#### Exercise prompt
From the data below, return each line in which the string "badge" is found.

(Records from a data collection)

○ ○ ○

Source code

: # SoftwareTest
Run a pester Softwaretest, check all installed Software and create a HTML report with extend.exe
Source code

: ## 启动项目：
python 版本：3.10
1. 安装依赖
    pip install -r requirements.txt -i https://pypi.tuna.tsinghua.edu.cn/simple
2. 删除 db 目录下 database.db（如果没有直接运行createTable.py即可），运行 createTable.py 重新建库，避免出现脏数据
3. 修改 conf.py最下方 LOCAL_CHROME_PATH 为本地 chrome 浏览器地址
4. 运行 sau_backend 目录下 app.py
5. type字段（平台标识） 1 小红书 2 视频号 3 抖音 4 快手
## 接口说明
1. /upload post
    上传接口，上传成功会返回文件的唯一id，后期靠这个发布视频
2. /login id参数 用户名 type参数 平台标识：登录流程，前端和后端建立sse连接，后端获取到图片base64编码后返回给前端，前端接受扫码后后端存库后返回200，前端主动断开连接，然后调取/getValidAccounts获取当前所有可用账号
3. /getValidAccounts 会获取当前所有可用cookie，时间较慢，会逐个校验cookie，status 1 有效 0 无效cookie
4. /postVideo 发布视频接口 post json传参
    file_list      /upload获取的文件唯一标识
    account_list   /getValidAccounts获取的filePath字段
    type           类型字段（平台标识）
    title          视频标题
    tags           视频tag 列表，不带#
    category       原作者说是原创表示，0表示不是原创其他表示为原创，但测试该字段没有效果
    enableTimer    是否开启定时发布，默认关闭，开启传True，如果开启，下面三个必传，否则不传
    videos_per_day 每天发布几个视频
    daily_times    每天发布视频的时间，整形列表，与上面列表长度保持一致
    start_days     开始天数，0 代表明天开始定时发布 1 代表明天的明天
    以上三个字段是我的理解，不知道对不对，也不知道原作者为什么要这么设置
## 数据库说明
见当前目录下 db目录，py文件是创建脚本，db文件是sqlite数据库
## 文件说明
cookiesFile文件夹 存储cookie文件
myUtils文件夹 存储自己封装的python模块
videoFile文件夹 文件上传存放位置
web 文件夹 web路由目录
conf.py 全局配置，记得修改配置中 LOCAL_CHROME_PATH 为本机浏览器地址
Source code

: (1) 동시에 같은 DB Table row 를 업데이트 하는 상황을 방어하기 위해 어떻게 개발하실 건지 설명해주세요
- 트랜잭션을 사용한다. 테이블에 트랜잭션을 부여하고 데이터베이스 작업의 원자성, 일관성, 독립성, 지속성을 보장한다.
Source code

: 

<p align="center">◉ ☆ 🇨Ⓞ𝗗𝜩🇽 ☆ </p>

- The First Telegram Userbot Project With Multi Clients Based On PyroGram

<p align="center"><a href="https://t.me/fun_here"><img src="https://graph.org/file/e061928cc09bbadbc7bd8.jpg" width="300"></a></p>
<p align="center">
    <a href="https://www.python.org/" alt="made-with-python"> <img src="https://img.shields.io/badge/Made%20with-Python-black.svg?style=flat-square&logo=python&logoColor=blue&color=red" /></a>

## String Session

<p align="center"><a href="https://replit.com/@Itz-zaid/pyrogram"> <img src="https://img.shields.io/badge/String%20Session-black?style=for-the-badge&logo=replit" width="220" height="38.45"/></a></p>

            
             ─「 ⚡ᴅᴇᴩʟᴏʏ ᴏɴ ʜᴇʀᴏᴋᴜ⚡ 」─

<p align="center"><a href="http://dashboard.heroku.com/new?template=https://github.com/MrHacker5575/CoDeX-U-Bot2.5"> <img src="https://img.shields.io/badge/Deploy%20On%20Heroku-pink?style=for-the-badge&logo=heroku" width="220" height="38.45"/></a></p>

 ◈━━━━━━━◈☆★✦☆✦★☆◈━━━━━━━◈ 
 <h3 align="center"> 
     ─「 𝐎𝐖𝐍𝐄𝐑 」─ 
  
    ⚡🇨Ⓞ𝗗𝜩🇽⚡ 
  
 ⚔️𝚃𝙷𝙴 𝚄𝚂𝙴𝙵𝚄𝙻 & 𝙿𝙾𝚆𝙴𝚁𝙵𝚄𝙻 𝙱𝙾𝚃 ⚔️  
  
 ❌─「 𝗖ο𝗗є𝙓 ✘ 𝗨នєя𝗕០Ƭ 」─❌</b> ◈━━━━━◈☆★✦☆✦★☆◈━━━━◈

○ ○ ○

#### Reply
    <a href="https://www.python.org/" alt="made-with-python"> <img src="https://img.shields.io/badge/Made%20with-Python-black.svg?style=flat-square&logo=python&logoColor=blue&color=red" /></a>
<p align="center"><a href="https://replit.com/@Itz-zaid/pyrogram"> <img src="https://img.shields.io/badge/String%20Session-black?style=for-the-badge&logo=replit" width="220" height="38.45"/></a></p>
<p align="center"><a href="http://dashboard.heroku.com/new?template=https://github.com/MrHacker5575/CoDeX-U-Bot2.5"> <img src="https://img.shields.io/badge/Deploy%20On%20Heroku-pink?style=for-the-badge&logo=heroku" width="220" height="38.45"/></a></p>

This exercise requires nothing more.